Puis le démon de la coquetterie la saisissant de nouveau, elle relisait encore la lettre de son amoureux de hasard; et, fermant les yeux, elle se voyait parée comme ces femmes quelle avait rencontrées la veille et dont la beauté faisait retourner les passants.
Et puis, c'étaient des dîners exquis, des bals, des spectacles. Elle désirait tant aller au théâtre! C'était la vie active, bruyante, la vie folle. Ah! tout au moins elle pourrait s'étourdir et ne plus penser à Jaclard, si Jaclard, comme elle le craignait, l'avait oubliée.
Geneviève vint l'arracher à ses rêves, à ces tentations dangereuses; car l'isolement, l'ennui ont perdu plus de femmes que les tendres propos des séducteurs, que les suggestions mêmes de la coquetterie.
«Mon Dieu! comme vous êtes changée! s'écria Claudine en voyant entrer Geneviève. Avez-vous été malade?
—Oui, bien malade, répondit la jeune ouvrière, qui pendant un instant essaya de retenir les pleurs qui lui remplissaient les yeux.
—Vous avez donc eu du chagrin?» reprit Claudine en posant affectueusement sa main sur celle de Geneviève.
Alors Geneviève fondit en larmes, et, cédant aux sollicitations amicales de Claudine, elle lui ouvrit son cœur, lui confia l'abandon de M. de Lomas et l'odieuse machination qu'on avait organisée pour la perdre.
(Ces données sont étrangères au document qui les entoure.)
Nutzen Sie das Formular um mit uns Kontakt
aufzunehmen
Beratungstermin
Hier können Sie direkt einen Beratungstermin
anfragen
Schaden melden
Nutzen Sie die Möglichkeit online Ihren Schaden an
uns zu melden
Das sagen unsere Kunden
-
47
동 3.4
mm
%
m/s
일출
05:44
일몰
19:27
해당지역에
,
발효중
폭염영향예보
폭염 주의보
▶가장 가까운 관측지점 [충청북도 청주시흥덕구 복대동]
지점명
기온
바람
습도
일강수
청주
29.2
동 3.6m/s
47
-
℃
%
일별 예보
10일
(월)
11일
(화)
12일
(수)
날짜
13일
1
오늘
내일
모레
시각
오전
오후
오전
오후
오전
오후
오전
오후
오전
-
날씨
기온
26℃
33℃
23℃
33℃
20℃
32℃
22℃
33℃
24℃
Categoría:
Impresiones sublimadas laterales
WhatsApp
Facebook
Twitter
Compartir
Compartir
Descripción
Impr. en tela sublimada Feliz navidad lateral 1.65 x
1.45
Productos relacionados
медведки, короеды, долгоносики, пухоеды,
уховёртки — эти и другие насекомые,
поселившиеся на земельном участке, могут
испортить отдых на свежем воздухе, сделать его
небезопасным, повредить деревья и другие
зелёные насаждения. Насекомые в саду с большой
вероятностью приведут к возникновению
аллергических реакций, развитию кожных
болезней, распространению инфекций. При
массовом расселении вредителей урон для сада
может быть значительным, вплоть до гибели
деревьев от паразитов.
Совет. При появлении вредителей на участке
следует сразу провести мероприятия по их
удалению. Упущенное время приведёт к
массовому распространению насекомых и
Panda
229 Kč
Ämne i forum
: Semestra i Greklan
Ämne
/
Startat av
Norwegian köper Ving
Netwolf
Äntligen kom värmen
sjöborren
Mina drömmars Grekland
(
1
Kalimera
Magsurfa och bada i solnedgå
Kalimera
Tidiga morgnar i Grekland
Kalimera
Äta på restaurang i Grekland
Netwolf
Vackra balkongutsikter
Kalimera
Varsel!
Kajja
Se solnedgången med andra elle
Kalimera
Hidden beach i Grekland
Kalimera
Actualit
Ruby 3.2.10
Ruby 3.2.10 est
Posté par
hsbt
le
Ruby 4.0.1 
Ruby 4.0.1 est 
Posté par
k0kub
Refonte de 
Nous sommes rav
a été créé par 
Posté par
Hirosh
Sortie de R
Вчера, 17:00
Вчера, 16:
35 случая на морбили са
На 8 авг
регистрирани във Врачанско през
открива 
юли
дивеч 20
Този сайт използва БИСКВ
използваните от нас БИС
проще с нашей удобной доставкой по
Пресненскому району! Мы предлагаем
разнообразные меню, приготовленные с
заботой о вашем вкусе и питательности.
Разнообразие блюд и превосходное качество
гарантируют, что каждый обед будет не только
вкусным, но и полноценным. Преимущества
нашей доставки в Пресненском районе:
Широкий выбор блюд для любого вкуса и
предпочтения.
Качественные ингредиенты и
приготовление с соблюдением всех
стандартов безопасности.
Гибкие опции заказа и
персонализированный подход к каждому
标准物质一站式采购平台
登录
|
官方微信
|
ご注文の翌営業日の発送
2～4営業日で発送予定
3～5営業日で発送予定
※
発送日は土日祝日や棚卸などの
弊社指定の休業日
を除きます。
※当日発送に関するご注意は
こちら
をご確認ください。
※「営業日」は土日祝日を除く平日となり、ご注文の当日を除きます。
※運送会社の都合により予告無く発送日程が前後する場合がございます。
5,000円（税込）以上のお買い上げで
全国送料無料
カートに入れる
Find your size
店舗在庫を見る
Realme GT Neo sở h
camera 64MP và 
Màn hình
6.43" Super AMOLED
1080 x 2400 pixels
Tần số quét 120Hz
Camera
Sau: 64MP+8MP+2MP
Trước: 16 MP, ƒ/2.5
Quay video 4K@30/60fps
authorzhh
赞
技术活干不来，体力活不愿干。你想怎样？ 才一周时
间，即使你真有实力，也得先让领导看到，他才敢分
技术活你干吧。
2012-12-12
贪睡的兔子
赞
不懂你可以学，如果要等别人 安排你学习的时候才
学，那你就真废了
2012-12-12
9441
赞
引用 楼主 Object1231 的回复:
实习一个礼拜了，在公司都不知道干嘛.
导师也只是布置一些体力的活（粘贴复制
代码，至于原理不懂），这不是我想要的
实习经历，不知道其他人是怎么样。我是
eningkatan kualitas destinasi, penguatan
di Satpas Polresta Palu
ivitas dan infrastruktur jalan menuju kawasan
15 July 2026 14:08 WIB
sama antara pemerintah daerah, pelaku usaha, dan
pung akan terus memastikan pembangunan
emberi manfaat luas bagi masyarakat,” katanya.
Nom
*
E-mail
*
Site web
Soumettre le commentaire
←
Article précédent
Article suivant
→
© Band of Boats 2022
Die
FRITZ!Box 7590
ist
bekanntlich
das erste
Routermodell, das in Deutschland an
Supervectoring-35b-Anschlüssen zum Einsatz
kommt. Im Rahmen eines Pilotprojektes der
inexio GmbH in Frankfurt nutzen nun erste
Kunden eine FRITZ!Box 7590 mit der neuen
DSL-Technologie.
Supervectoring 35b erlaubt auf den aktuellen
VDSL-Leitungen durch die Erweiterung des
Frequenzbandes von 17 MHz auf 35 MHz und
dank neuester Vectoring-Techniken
«Est-ce possible! exclama la sœur de Madeleine avec stupéfaction. J'avais bien entendu dire qu'il existait à Paris des maisons où, sous prétexte de les faire travailler, on attire les pauvres ouvrières pour les pousser au mal; mais vous êtes bien courageuse d'avoir résisté.»
À son tour, ne voulant pas être en retard d'héroïsme, elle montra la lettre qu'elle avait reçue.
Elle aussi, elle saurait repousser toutes les séductions.
Elle confia à Geneviève ses appréhensions au sujet de Jaclard, et déclara énergiquement qu'elle abhorrait tous les hommes, qui étaient lâches, égoïstes, corrompus, employant le mensonge pour tromper les pauvres filles, et les rejetant comme un bout de cigare éteint, quand elles ont cessé de leur plaire.
«Si tu veux, ma chère Geneviève, ajouta-t-elle en la tutoyant pour la première fois, nous ne nous quitterons pas; puisque nous avons le même chagrin, nous en parlerons ensemble.»
Geneviève soupira.
«Plût à Dieu que je ne fusse pas plus à plaindre que toi, Claudine! Merci de ton amitié. Elle me fait tant de bien! Elle me sauve du dernier désespoir.»
Claudine, répandant toute l'ardeur de son cœur dans ce nouveau sentiment, serra avec effusion dans ses bras l'infortunée fille de Gendoux.
Elle se trouvait presque heureuse. Isolée, elle avait un instant senti chanceler sa vertu. Maintenant qu'elle avait une amie pour la soutenir, pour l'encourager, elle serait forte contre la tentation.
Le contraste de leurs natures, l'opposition même de leur beauté, garantissait la durée de leur affection.
C'était un charmant tableau que ces deux belles jeunes filles qui se tenaient les mains, se confiant leurs peines, formant mille projets, riant et pleurant tour à tour.